Matthew Norman 

Clarke’s, Kensington Church Street, London W8

Matthew Norman: The cuisine is simple, unfussy British, imaginatively presented and relying on the famously elusive old formula of buying excellent ingredients on the day and cooking them accurately.
  
  


Rating: 8/10

Telephone: 020 7221 9225.
Address: 124 Kensington Church Street, London W8.
Open: Lunch, Mon-Fri, 12.30-2pm; dinner, Tues-Sat, 7-10pm.
Price: Around £45 a head with wine.
Limited wheelchair access; no disabled WC.

Very occasionally, the eye is caught by a headline so pleasing that the professional pessimist's assumption is that it must have been printed by a sadist to raise the hopes in order to crush them. The two that provoked the usual disbelieving reflex recently were Charles Clarke Sacked and Death Of The Dinner Party.

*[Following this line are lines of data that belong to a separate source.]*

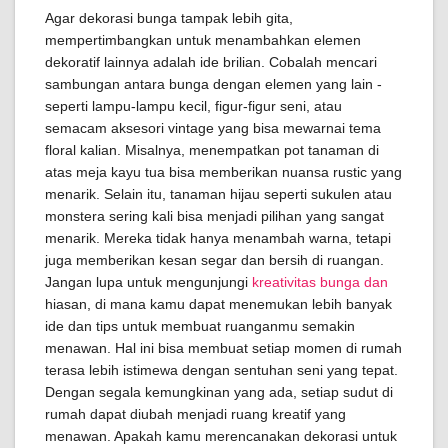
Agar dekorasi bunga tampak lebih gita,
mempertimbangkan untuk menambahkan elemen
dekoratif lainnya adalah ide brilian. Cobalah mencari
sambungan antara bunga dengan elemen yang lain -
seperti lampu-lampu kecil, figur-figur seni, atau
semacam aksesori vintage yang bisa mewarnai tema
floral kalian. Misalnya, menempatkan pot tanaman di
atas meja kayu tua bisa memberikan nuansa rustic yang
menarik. Selain itu, tanaman hijau seperti sukulen atau
monstera sering kali bisa menjadi pilihan yang sangat
menarik. Mereka tidak hanya menambah warna, tetapi
juga memberikan kesan segar dan bersih di ruangan.
Jangan lupa untuk mengunjungi
kreativitas bunga dan
hiasan, di mana kamu dapat menemukan lebih banyak
ide dan tips untuk membuat ruanganmu semakin
menawan. Hal ini bisa membuat setiap momen di rumah
terasa lebih istimewa dengan sentuhan seni yang tepat.
Dengan segala kemungkinan yang ada, setiap sudut di
rumah dapat diubah menjadi ruang kreatif yang
menawan. Apakah kamu merencanakan dekorasi untuk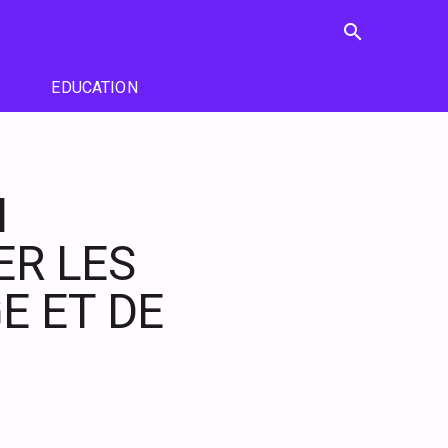
search
EDUCATION
I
ER LES
GE ET DE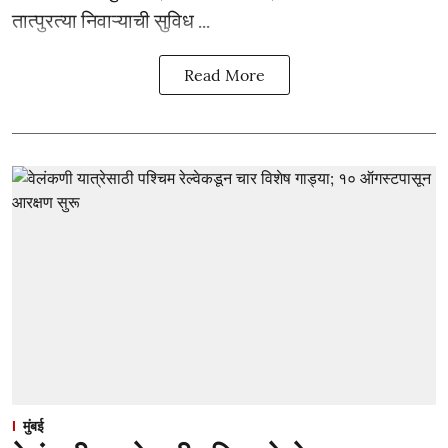
तात्पुरत्या निवाऱ्याची सुविध ...
Read More
मुंबई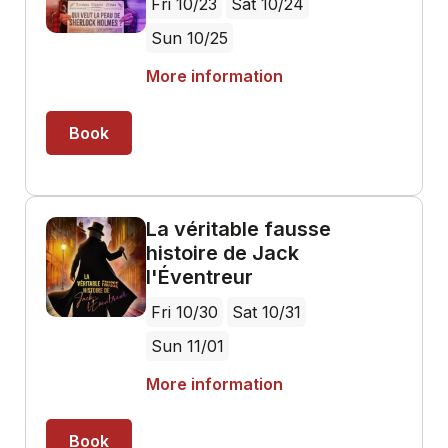
Fri 10/23
Sat 10/24
Sun 10/25
More information
Book
La véritable fausse
histoire de Jack
l'Éventreur
Fri 10/30
Sat 10/31
Sun 11/01
More information
Book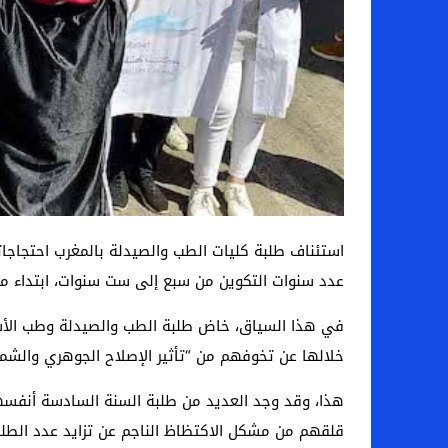
استئناف طلبة كليات الطب والصيدلة بالمغرب احتجاجاته
عدد سنوات التكوين من سبع إلى ست سنوات، ابتداء من الموس
خلالها عن تخوفهم من “تأثير الإصلاح الجوهري والشم
هذا، وقد وجد العديد من طلبة السنة السادسة أنفسهم 
قلقهم من مشكل الاكتظاظ الناجم عن تزايد عدد الطلب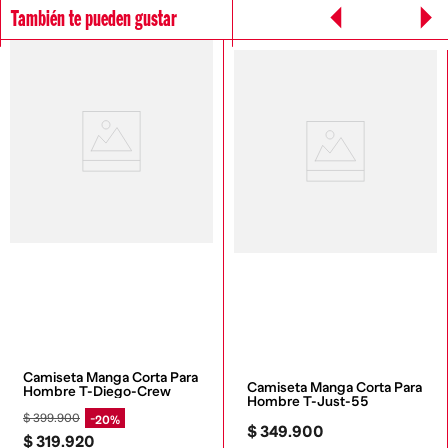
También te pueden gustar
Camiseta Manga Corta Para 
Camiseta Manga Corta Para 
Hombre T-Diego-Crew
Hombre T-Just-55
$
399
.
900
20%
$
349
.
900
$
319
.
920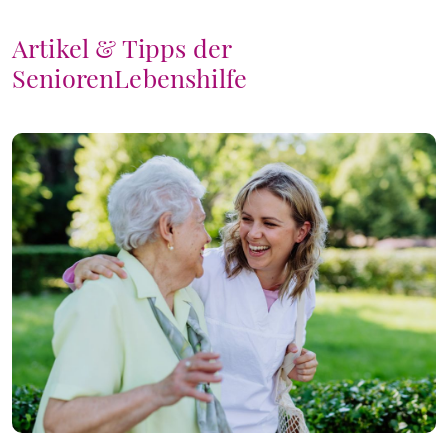
Artikel & Tipps der
SeniorenLebenshilfe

The first speaks for itself. As for the second, whoever genuinely enjoyed the custom of strangers being gathered to bore and irritate each other for four hours while fantasising about being at home watching telly? The only one I look back on with real pleasure was held at our house seven or eight years ago, when the facade collapsed, two female friends having taken such a visceral hatred for each other on being introduced that halfway through the soup we stood on the very precipice of a genuine cat fight, before one literally called for her coat and flounced off in tears.

One unforgettable classic out of however many dozen isn't an impressive rate of return, and the prospect of the curtain falling on this mirthless comedy of middle-class manners seemed infinitely too good to be true. And yet a trip to one of London's more venerable restaurants suggests it may well be.

For aeons, Clarke's in Kensington operated a system that drew the routine critical description that it was "more like going to a dinner party than a restaurant". Sally Clarke just served up whatever she fancied cooking on the day, with no choice whatever, and that was that. Admittedly, there was little danger of being trapped by the East India club bore desperate to explain why he regards Eugene Terreblanche as the most important political thinker of the age, but having no say in what you ate seemed as close to the nightmare as anyone normal would wish to go.

The day after Death Of The Dinner Party made its appearance, however, a sign appeared in Clarke's window: "After 21 years of offering no choice," it read, "Sally has decided it's time for a change." Whether she was reacting to the headline or came to the same conclusion through some osmotic process I don't know, but the restaurant is much improved as a result. Feeling obliged to affect enjoyment of dishes you actively loathe in someone's home is one thing, but having to do so when paying for them is another.

The room itself is both attractive (clean white walls, loads of fresh flowers, inoffensive dauby abstracts and crisp, expensive napery) and mildly irritating (enough chintz to suggest a National Trust tearoom and tables crammed close enough together to give a fleeting insight into the life of a conjoined twin). The real charm, meanwhile, lies as much in the ostentatious absence of liberty-taking. To ask for water and be brought a jug of iced tap without so much as a "still or sparkling?" is a rare and delightful thing; as is a wine list that seems barely to double the wholesale price, rather than the usual trebling or quadrupling.

The cuisine is simple, unfussy British, imaginatively presented and relying on the famously elusive old formula of buying excellent ingredients on the day and cooking them accurately. There wasn't much organic salmon in one starter, in truth, but it was superb fish enlivened by a wonderfully light, zingy dressing, while a main course of guinea fowl was elegantly arranged around a colourful medley of carrot and al dente asparagus, and immaculately cooked to retain all the juice.

The highlight, however, was one of those dishes you want so badly when you see it on a menu that it's a genuine struggle, first to remain polite when beaten to the choice by a friend, and later not to spear it with the fork and run out into the street, like Alan Partridge with the cheese during his catastrophic lunch with Tony Hares. Served with a potato cake, this chump chop of Welsh lamb looked great, with a layer of crispy fat ringing a thick cut of perfectly pink lamb, and tasted "absolutely incredible... that fantastic, char-grilled flavour". An accompanying onion "is wonderful, too... all scrunchy and caramelised".

By now, the rather professorial manager and a woman in an apron (presumably the owner) were chatting with punters with a warmth suggesting they were old friends. And when a ponderous, Conrad Blackian voice at a nearby table started to outline his admiration for Dick Cheney, the aura of Kensington dinner party became too oppressive. Distressed by the prospect of its death having been exaggerated, we paid up and rushed across the road for coffee in the nearest pub.